古来「口は禍(わざわい)の因(もと)」と言いますが、因とは「口が大きい」と書きます。いくら自信があっても大言壮語はほどほどにしないと、思わぬトラブルの因に……。
という訳で、今回は日本における最古級の史書『日本書紀』より、古代の天才職人と雄略天皇のエピソードを紹介したいと思います。
「私、失敗しませんから」豪語する眞根
時は雄略天皇十三469年9月のこと、ある所に韋那部眞根(いなべの まね)という腕のいい木工職人がおりました。眞根はいつも岩の上に材木を置き、それを斧で削って製品を作っておりましたが、材木を岩の上なんかに置いて、もし手元が狂ったら斧の刃が欠けて危なそうです。
そんな眞根の仕事ぶりを見かけた雄略天皇(ゆうりゃくてんのう。在位:安康三456年~雄略二十三479年)も気が気でなかったようで、ある日、眞根に訊ねました。

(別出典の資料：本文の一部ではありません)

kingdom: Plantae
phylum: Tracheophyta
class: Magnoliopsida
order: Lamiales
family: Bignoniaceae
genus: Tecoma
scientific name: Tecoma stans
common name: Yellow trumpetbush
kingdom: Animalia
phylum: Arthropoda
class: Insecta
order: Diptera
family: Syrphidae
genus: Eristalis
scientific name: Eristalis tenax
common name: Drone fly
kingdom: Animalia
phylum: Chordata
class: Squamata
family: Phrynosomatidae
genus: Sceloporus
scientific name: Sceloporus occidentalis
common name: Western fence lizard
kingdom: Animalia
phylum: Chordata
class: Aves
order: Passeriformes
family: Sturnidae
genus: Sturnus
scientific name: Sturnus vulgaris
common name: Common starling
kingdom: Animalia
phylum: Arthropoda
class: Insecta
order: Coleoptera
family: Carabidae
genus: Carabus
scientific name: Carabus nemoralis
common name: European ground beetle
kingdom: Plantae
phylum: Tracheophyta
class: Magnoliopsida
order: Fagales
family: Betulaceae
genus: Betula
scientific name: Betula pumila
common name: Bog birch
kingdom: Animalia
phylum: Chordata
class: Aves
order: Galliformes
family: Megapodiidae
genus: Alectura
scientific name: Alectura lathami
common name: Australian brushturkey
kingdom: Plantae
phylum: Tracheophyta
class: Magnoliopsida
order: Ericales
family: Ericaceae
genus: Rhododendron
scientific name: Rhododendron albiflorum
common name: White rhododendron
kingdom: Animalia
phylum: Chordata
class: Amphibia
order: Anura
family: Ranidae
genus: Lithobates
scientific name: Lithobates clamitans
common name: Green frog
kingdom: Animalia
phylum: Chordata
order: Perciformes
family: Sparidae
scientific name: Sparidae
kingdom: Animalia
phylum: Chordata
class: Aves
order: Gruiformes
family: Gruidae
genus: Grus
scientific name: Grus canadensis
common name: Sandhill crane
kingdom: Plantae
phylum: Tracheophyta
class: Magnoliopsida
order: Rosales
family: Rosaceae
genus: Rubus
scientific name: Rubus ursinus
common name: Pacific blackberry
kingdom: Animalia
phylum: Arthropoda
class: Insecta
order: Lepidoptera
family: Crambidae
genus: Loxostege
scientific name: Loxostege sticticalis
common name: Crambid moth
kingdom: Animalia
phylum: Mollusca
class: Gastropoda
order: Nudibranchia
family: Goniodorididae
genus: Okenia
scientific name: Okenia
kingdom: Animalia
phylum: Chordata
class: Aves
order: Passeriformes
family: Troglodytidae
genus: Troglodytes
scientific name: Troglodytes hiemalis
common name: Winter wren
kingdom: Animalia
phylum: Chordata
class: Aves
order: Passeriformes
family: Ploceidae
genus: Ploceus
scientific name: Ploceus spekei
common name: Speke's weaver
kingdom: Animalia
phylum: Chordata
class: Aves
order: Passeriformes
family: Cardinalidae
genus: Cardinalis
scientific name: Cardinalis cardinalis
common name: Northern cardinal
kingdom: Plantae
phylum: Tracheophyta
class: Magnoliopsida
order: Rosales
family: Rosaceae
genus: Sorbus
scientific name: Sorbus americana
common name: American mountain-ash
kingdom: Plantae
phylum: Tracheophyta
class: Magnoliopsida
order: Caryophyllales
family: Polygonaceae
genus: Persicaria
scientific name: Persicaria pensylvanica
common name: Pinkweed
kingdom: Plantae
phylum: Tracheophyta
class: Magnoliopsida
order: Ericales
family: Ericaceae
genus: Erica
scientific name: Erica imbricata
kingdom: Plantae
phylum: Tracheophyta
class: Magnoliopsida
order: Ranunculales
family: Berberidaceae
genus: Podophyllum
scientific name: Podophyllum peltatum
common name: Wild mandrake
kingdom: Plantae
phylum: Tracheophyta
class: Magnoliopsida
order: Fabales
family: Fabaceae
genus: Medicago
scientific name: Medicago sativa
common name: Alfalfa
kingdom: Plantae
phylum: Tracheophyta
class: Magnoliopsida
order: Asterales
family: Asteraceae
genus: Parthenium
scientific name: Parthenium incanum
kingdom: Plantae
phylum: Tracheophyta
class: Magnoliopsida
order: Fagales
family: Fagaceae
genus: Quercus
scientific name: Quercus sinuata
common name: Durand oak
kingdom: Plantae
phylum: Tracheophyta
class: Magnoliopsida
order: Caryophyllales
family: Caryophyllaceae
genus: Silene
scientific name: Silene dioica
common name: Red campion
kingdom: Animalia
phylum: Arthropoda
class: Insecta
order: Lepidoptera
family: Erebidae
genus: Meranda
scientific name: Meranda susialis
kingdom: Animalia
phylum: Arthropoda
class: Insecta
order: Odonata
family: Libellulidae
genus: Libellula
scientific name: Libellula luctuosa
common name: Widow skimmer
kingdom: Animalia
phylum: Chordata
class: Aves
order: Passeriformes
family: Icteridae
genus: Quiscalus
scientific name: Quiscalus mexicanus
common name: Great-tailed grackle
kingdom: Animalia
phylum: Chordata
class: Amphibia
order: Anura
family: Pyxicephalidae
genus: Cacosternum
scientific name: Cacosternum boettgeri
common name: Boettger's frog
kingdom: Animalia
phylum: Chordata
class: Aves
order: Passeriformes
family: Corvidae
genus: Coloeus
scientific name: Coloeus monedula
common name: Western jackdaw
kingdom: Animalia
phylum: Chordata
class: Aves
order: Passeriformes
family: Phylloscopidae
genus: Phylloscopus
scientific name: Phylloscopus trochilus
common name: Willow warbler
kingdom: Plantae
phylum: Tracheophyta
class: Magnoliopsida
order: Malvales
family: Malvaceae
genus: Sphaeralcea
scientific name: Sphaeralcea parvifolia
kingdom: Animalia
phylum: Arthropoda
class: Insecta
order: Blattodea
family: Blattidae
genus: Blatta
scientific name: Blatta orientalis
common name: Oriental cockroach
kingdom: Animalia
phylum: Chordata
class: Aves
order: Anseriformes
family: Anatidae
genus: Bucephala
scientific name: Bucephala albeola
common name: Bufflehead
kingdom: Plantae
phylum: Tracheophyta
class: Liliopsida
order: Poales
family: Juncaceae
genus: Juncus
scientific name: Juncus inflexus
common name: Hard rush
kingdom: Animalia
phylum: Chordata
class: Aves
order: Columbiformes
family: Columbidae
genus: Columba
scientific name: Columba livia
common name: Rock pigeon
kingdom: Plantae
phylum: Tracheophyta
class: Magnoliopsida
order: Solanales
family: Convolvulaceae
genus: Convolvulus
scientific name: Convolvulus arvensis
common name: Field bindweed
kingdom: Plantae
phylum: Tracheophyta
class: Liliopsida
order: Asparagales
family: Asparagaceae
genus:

「そなた、そんな石の上で作業して、失敗したらどうするんだ?(原文:恆不誤中石耶)」
しかし、眞根は自信満々に答えました。
「私、失敗しませんから(原文:竟不誤矣)」
そう言うなり涼しい顔で仕事に戻った眞根ですが、雄略天皇の方は、やっぱりモヤモヤが収まりません。
(よし!そんなに言うなら、一つ試してやろうじゃないか)イタズラを思いついた雄略天皇は、御所(皇居)へ飛んで帰りました。